Anyone who's seen the most recent Business Intelligence and Analytics MQ report from Gartner would probably agree that conditions are ripe for a major shakeup in the $71 billion BI industry. 

Legacy business intelligence software has been around for decades and still has failed to make data more accessible for front-line business people. In fact, employees wait for weeks — or months in some cases — for teams of data experts to build and curate reports that answer their data questions. Can you imagine waiting that long as a consumer? So why is the bar so much lower in the workplace?

This year Gartner moved almost every vendor out of the MQ leaders quadrant and created an entirely new category for legacy BI vendors called enterprise-based reporting platforms.

The arrival of modern BI platforms on the scene promises to once-and-for-all eliminate the analytics bottleneck. These tools aim to streamline decision making by giving front-line business people direct access to their data with the usability we’ve all come to expect of consumer technologies.

Modern BI software poses a real threat to the continued existence of legacy BI vendors, but these legacy vendors continue to make the same promises of usability and ease of access to data that have been made for years.  

Before giving your legacy BI vendor another chance, ask if they can deliver on the four key capabilities of modern BI — preparing data for analysis without ETL, automatic and optimal organization of data in-memory, self-service report development and end-user report refinement. If the answer is no, it’s time to make the change that puts the power in the hands of your front-line business users.

Remove Lengthy ETL Transformations

BI professionals spend up to 90 percent of their time just building and maintaining ETL processes. Most business intelligence tools were designed decades ago for a much simpler data environment and haven’t kept up with the rapidly evolving enterprise data landscape. 

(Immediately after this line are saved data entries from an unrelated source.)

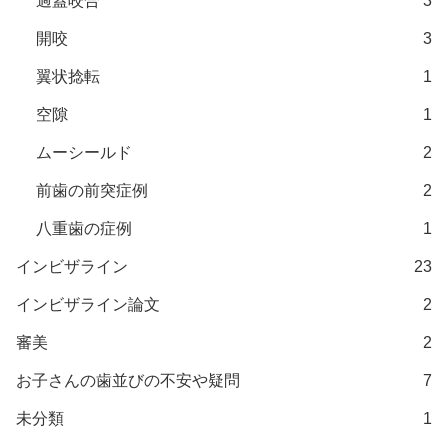
過蓋咬合
3
開咬
3
翼状捻転
1
空隙
1
ムーシールド
2
前歯の前突症例
2
八重歯の症例
1
インビザライン
23
インビザライン論文
2
審美
2
お子さんの歯並びの不安や疑問
7
未分類
1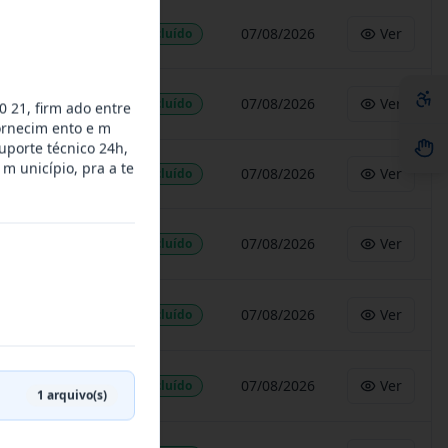
07/08/2026
Ver
Concluído
07/08/2026
Ver
Concluído
0 21, firm ado entre
ornecim ento e m
uporte técnico 24h,
 m unicípio, pra a te
07/08/2026
Ver
Concluído
07/08/2026
Ver
Concluído
07/08/2026
Ver
Concluído
07/08/2026
Ver
Concluído
1
arquivo(s)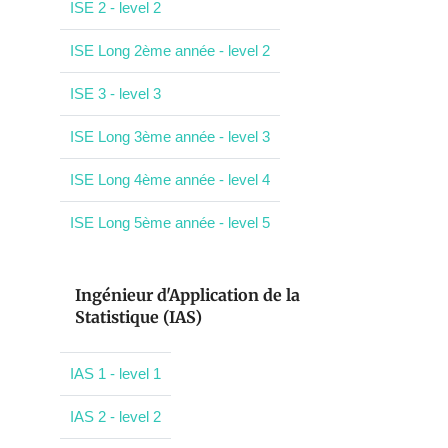
ISE 2 - level 2
ISE Long 2ème année - level 2
ISE 3 - level 3
ISE Long 3ème année - level 3
ISE Long 4ème année - level 4
ISE Long 5ème année - level 5
Ingénieur d'Application de la
Statistique (IAS)
IAS 1 - level 1
IAS 2 - level 2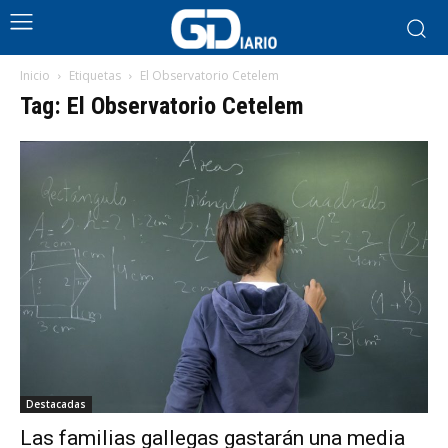
Inicio
Etiquetas
El Observatorio Cetelem
Tag: El Observatorio Cetelem
Destacadas
Las familias gallegas gastarán una media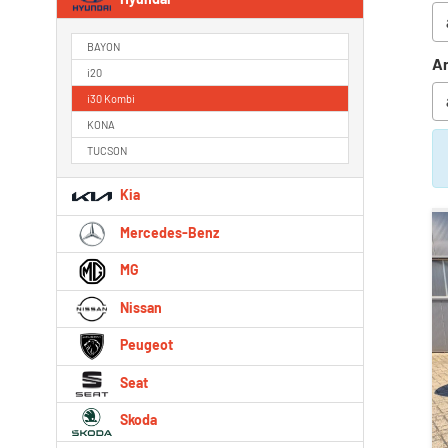
BAYON
An
i20
i30 Kombi
KONA
TUCSON
Kia
Mercedes-Benz
MG
Nissan
Peugeot
Seat
Skoda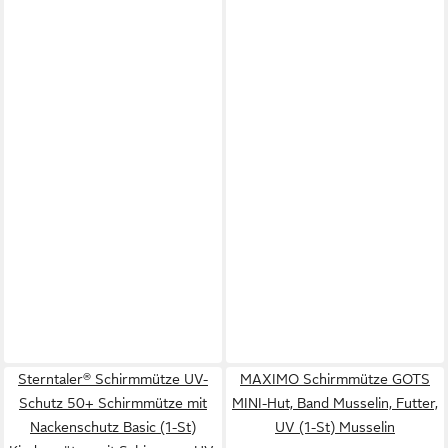
Sterntaler® Schirmmütze UV-
MAXIMO Schirmmütze GOTS
Schutz 50+ Schirmmütze mit
MINI-Hut, Band Musselin, Futter,
Nackenschutz Basic (1-St)
UV (1-St) Musselin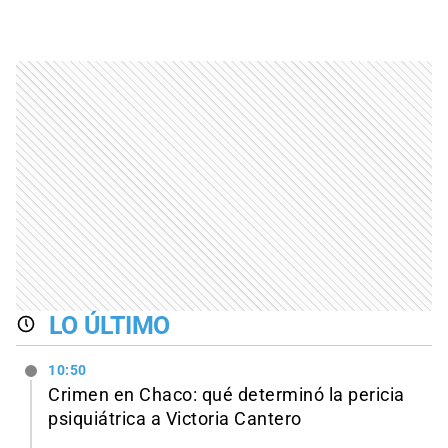
LO ÚLTIMO
10:50
Crimen en Chaco: qué determinó la pericia
psiquiátrica a Victoria Cantero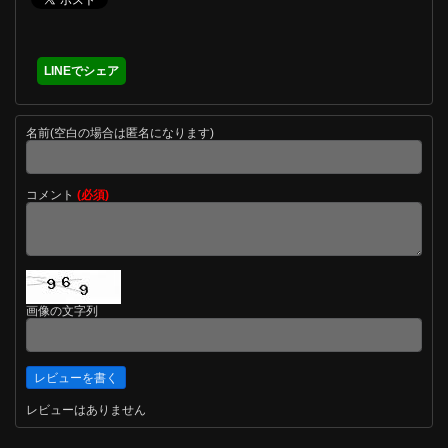
LINEでシェア
名前(空白の場合は匿名になります)
コメント
(必須)
画像の文字列
レビューはありません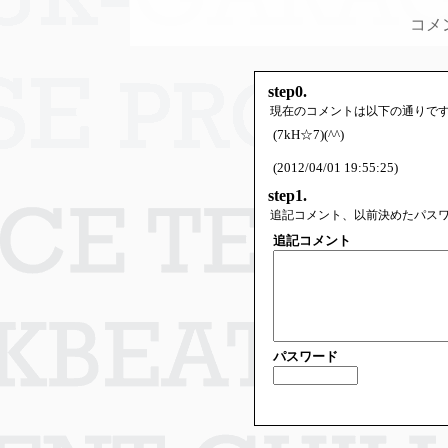
コメ
step0.
現在のコメントは以下の通りで
(7kH☆7)(^^)
(2012/04/01 19:55:25)
step1.
追記コメント、以前決めたパス
追記コメント
パスワード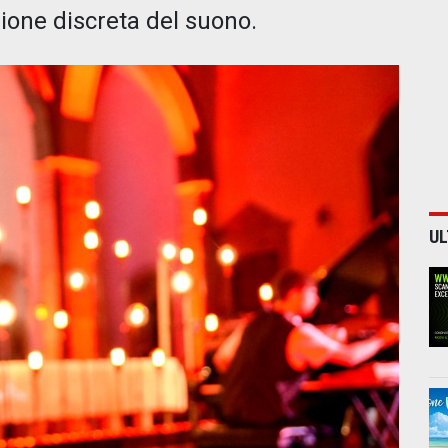
uzione discreta del suono.
UL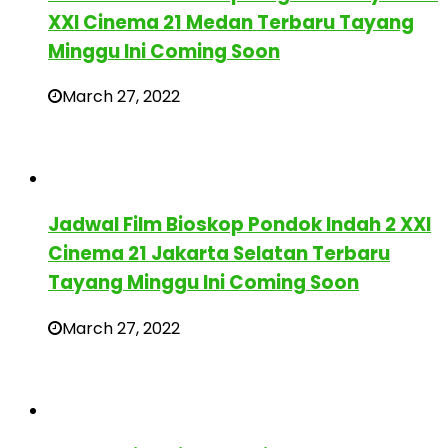
XXI Cinema 21 Medan Terbaru Tayang
Minggu Ini Coming Soon
March 27, 2022
Jadwal Film Bioskop Pondok Indah 2 XXI
Cinema 21 Jakarta Selatan Terbaru
Tayang Minggu Ini Coming Soon
March 27, 2022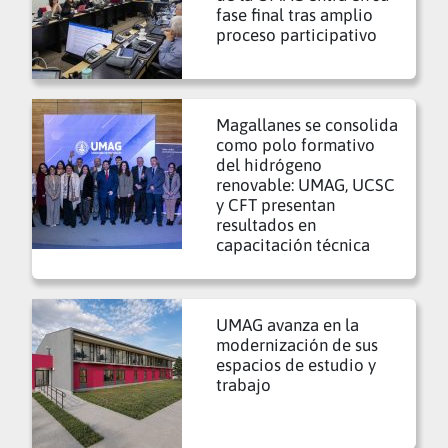
fase final tras amplio
proceso participativo
Magallanes se consolida
como polo formativo
del hidrógeno
renovable: UMAG, UCSC
y CFT presentan
resultados en
capacitación técnica
UMAG avanza en la
modernización de sus
espacios de estudio y
trabajo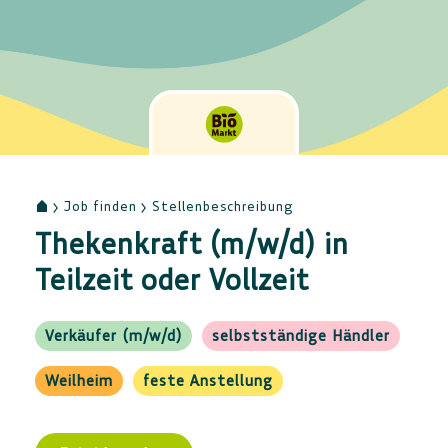
Job finden
Stellenbeschreibung
Thekenkraft (m/w/d) in
Teilzeit oder Vollzeit
Verkäufer (m/w/d)
selbstständige Händler
Weilheim
feste Anstellung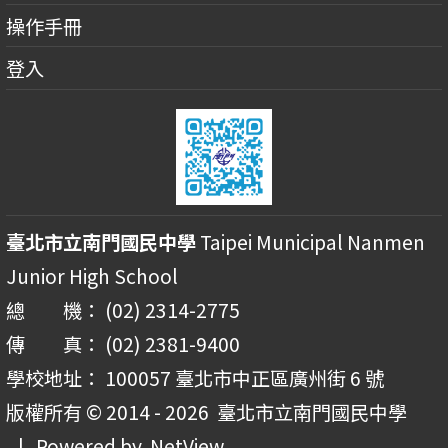
操作手冊
登入
臺北市立南門國民中學
Taipei Municipal Nanmen
Junior High School
總 機： (02) 2314-2775
傳 真： (02) 2381-9400
學校地址： 100057 臺北市中正區廣州街 6 號
版權所有 © 2014 - 2026
臺北市立南門國民中學
| Powered by
NetView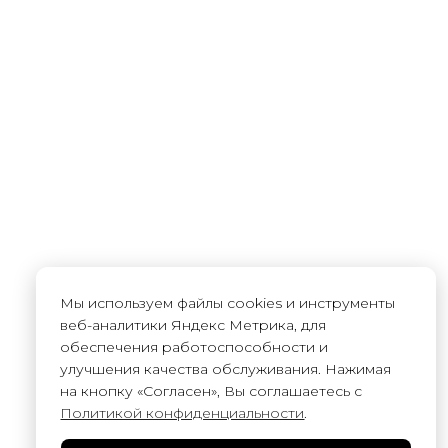
Мы используем файлы cookies и инструменты
веб-аналитики Яндекс Метрика, для
обеспечения работоспособности и
улучшения качества обслуживания. Нажимая
на кнопку «Согласен», Вы соглашаетесь с
Политикой конфиденциальности
.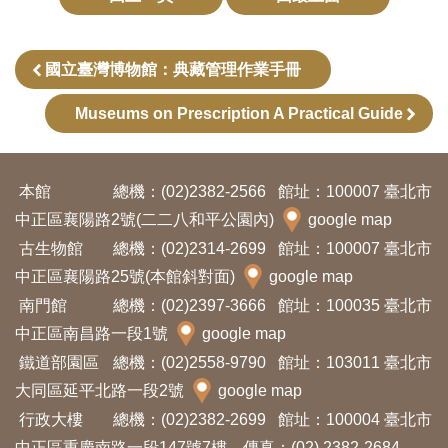
開
資
國立臺灣博物館：典藏管理作業手冊
訊
Museums on Prescription A Practical Guide
隱
私
權
本館
總機：(02)2382-2566
館址：100007 臺北市
與
中正區襄陽路2號(二二八和平公園內)
google map
資
古生物館
總機：(02)2314-2699
館址：100007 臺北市
中正區襄陽路25號(本館斜對面)
google map
訊
南門館
總機：(02)2397-3666
館址：100035 臺北市
安
中正區南昌路一段1號
google map
全
鐵道部園區
總機：(02)2558-9790
館址：103011 臺北市
宣
大同區延平北路一段2號
google map
告
行政大樓
總機：(02)2382-2699
館址：100004 臺北市
資
中正區重慶南路一段147號7樓 傳真：(02) 2382-2684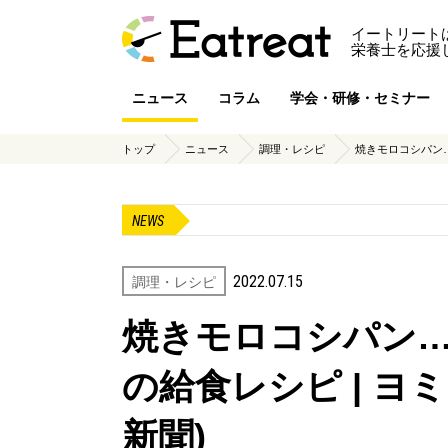
イートリート
栄養士を応援
ニュース
コラム
学会・研修・セミナー
トップ
ニュース
調理・レシピ
焼きモロコシパン…
NEWS
2022.07.15
調理・レシピ
焼きモロコシパン
の給食レシピ | ヨ
新聞)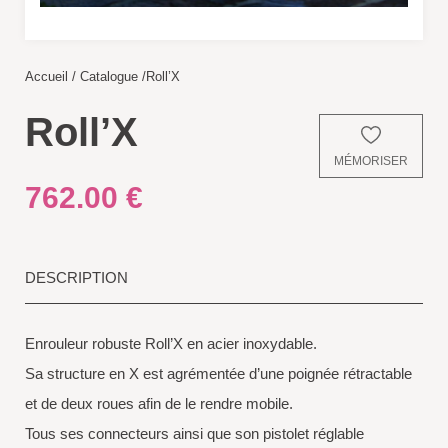
Accueil
/
Catalogue
/
Roll’X
Roll’X
MÉMORISER
762.00
€
DESCRIPTION
Enrouleur robuste Roll’X en acier inoxydable.
Sa structure en X est agrémentée d’une poignée rétractable
et de deux roues afin de le rendre mobile.
Tous ses connecteurs ainsi que son pistolet réglable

Data experts are stuck transforming data to fit into a specific schema (like a star schema) for operational reporting, resulting in the weeks or months lag time between query and answer — even for the simplest data questions. Schema flexibility and self-service data integration eliminate this type of bottleneck. You connect enterprise data as is, regardless of its source, be it data warehouse, cloud applications, spreadsheets or Hadoop. 

Instead of doing complex transformations and integrating data sources inside expensive, complicated ETL software, modern BI allows you to create links between data sources on-the-fly from within your BI environment. Business users can define their own key metrics, freeing up BI teams to focus on more strategic analytics and more complex data sources.

Automate Data Organization

You should never have to sacrifice data richness for performance. In the legacy BI world, data professionals can spend weeks manually indexing data in-memory and creating aggregate data structures like cubes and materialized views, sacrificing valuable details in their data to optimize for performance. 

By automatically optimizing the way data is organized in-memory, modern BI tools deliver faster performance, regardless of the amount of data in your environment. This gives end-users users the freedom to explore their data in any dimension, drill deeper and ask follow-up questions on-the-fly without having to reenter another reporting queue.

Learning Opportunities

Put the Power in Line of Business Users

In the legacy BI world, data experts have all the power. After building a data pipeline, BI and IT teams spend most of their time helping end users connect key business metrics back to the logical data model. This typically involves creating a semantic layer that gives end users a more business friendly view of their data — complete with security rules, calculated fields and hierarchies in an effort to simplify the path to insights. 

Unfortunately, this makes for a rigid analytics experience. 

Users have no flexibility to explore data outside a predetermined discovery path. Modern BI platforms do things a little differently. Because data has already been optimally organized in-memory at load-time, users can drill down and across any dimension without any limitations. Users can define synonyms and create formulas using natural language to start conducting more advanced analytics. 

These modern tools also synchronize enterprise group and field-level permissions with your existing security software, ensuring compliance without sacrificing data accessibility.

Blur the Boundary Between Insight Consumers and Creators

Few reports are finished after the first go-round. 

With legacy BI, this often means taking weeks and several iterations of a report to get BI queries to precisely answer end-user business questions. Data visualizations that make data insights digestible and actionable or the simplicity of consumer tech with which they’re already familiar, such as search. For example, if you need to change your analysis for the last two months to the last two years, Modern BI won’t force you or your BI team back to the drawing board — it’s as simple as dragging and dropping a new filter to create a new chart or typing a few words into a search box.

For those wondering whether they are locked in a loveless relationship with legacy BI, answer this question: Does your current solution require ETL transformations to catalogue and load data, fails to automatically optimize the organization of data and prevents end users to, build or refine reports themselves? If so, chances are you’re stuck. The spark is gone, and it’s probably time for you to investigate whether a modern BI could make your love for BI bloom again.